Something going up is generally considered to be the exact opposite of something going down.

This Half True rating is pure editorial spin. Pelosi is flatly wrong. PolitiFact acknowledges that costs are rising. And even if we accept at face value their argument that costs are rising slower than they were before, there's hardly an objective way to determine the ACA's influence on that.

When your fact check stumbles over what the definition of the word "down" is, you have to wonder if you're in the right line of work.

Bryan adds:

A "Half True" is almost defensible if Pelosi truly meant to refer to health care costs rising more slowly than they would have in the absence of the ACA.

The context of her statement, however, makes that interpretation implausible (bold emphasis added):
"Many of the initiatives that he passed are what are coming to bear now, including the Affordable Care Act. The Affordable Care Act is bringing the cost of health care in our country down in both the public and private sector.

"And that is what is largely responsible for the deficit coming down."
Slowing the growth of health care spending cannot bear responsibility for "the deficit coming down." PolitiFact's evaluation of Pelosi's statement involves giving her the benefit of the doubt twice:  When she says health care costs are going down she means growing more slowly, and when she says the deficit is coming down she means it's growing more slowly.

The deficit is coming down in 2013, not growing more slowly.  The CBO released statements to that effect in February and May of this year.  It therefore makes no sense to think Pelosi was saying the deficit is growing more slowly.

It's another Olympian flub by PolitiFact. Rachel Maddow's going to explode over this incompetence.  Any day now...


  1. Err...
    Well, if we look at the amount of money we've spent in ten years with and without obamacare - Pelosi may be right. She's talking about futures - she says that health care in ten years will not be as much as it would have been without ACA. That the potential expected "deficit" is going down.

    It's a weird way to look at it: if I'm making house payments and then refinance my mortgage - then suddenly I don't have to pay as much money in the future. It's not flat wrong - the only difference is that in my analogy, I'm increasingly forced to buy more houses every year.
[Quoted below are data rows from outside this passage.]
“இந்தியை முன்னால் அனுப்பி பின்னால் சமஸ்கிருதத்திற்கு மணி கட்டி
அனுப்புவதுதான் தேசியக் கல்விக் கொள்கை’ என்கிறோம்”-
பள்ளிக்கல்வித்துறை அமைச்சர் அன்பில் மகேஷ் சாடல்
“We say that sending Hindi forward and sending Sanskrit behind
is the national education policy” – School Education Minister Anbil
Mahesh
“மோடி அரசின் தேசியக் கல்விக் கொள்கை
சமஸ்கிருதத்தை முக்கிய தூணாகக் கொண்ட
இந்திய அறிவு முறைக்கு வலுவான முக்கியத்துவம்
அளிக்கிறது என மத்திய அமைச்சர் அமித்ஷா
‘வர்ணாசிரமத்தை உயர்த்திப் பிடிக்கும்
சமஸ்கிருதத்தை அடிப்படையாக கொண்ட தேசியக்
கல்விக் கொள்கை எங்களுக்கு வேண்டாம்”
  2. "Well, if we look at the amount of money we've spent in ten years with and without obamacare - Pelosi may be right."

    No, in the context of the question she was asked, there is a real deficit reduction, not just a reduction in the growth of the deficit. We can make it kinda-sorta true as you say if we accept that Pelosi didn't address the question. Either way, she looks foolish. She either fails to address the question or else answers incorrectly.

    In addition, all we have for "bending the cost curve" are CBO projections, which assume reductions in provider reimbursements that Medicare's chief actuary regards as improbable (as well as likely to shrink the supply of doctors accepting Medicare) along with a soft cap on Medicare spending slated to take effect under the ACA.

    The number of ACA features that were supposed to shrink health care spending are dwindling.